- [Secção do documento]:
------------
Depois de Bruxelas e de Londres, Donald Trump estará nesta segunda-feira em Helsínquia para uma cimeira, a primeira, com o seu homólogo russo. A incerteza sobre o que pode acontecer é total. Vladimir Putin só pode ganhar.

É a última paragem da visita do Presidente americano à Europa e, talvez, aquela que mais preocupa os aliados ocidentais. O método utilizado ficou definido em Bruxelas e em Londres. Trump afirmou-se sem subterfúgios como o “grande desordeiro” da ordem internacional que ainda sobrevive, assente nas instituições multilaterais que os EUA criaram depois da II Guerra. Ameaçou os aliados da NATO e atacou sem qualquer diplomacia ou, sequer, decoro, a primeira-ministra britânica.
------------
- [Tarefa a realizar]:
Reproduza integralmente o texto sobre a cimeira de Helsínquia entre Donald Trump e Vladimir Putin.

- [Dados extraídos]:
------------
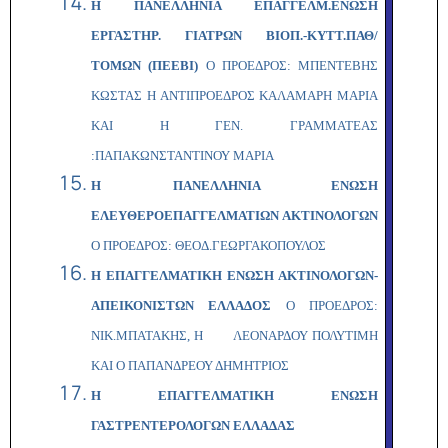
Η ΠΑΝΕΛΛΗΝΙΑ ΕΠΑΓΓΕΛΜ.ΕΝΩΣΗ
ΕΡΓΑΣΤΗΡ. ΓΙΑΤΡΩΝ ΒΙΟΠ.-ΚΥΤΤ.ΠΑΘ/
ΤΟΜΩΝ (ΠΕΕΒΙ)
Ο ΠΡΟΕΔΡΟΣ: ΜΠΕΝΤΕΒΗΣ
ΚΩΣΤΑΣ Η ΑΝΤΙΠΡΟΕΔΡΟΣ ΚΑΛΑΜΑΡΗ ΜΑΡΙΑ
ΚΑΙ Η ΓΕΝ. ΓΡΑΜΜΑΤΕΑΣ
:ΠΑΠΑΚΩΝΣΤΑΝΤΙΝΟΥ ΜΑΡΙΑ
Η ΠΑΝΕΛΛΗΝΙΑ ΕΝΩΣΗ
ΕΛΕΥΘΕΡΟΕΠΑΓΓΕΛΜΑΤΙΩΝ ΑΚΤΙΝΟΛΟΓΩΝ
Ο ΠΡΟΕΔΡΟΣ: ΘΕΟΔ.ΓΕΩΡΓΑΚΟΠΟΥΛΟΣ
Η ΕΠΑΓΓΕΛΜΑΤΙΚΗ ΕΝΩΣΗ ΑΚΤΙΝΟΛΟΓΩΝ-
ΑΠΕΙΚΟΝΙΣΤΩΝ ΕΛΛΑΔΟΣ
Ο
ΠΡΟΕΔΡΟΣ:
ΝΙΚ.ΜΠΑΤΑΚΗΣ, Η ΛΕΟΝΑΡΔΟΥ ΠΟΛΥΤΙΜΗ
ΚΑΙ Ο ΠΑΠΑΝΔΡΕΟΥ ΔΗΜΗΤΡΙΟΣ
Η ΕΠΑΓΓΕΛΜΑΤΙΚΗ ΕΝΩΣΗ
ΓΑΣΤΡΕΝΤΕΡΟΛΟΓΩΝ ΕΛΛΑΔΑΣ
------------
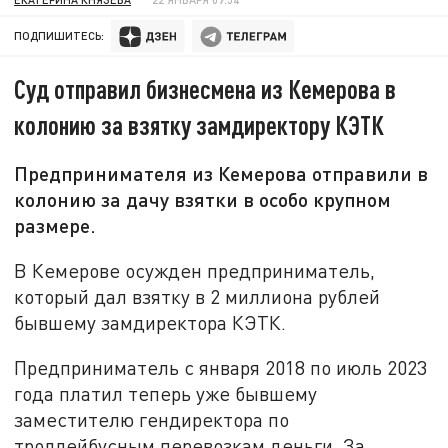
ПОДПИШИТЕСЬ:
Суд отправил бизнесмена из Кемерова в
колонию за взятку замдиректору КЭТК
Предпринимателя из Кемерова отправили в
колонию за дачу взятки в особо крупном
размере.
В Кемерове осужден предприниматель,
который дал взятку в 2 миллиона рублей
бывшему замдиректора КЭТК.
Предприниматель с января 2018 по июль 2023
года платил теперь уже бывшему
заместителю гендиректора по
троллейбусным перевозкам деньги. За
------------
- [Tarefa concluída]:
Depois de Bruxelas e de Londres, Donald Trump estará nesta segunda-feira em Helsínquia para uma cimeira, a primeira, com o seu homólogo russo. A incerteza sobre o que pode acontecer é total. Vladimir Putin só pode ganhar.

É a última paragem da visita do Presidente americano à Europa e, talvez, aquela que mais preocupa os aliados ocidentais. O método utilizado ficou definido em Bruxelas e em Londres. Trump afirmou-se sem subterfúgios como o “grande desordeiro” da ordem internacional que ainda sobrevive, assente nas instituições multilaterais que os EUA criaram depois da II Guerra. Ameaçou os aliados da NATO e atacou sem qualquer diplomacia ou, sequer, decoro, a primeira-ministra britânica.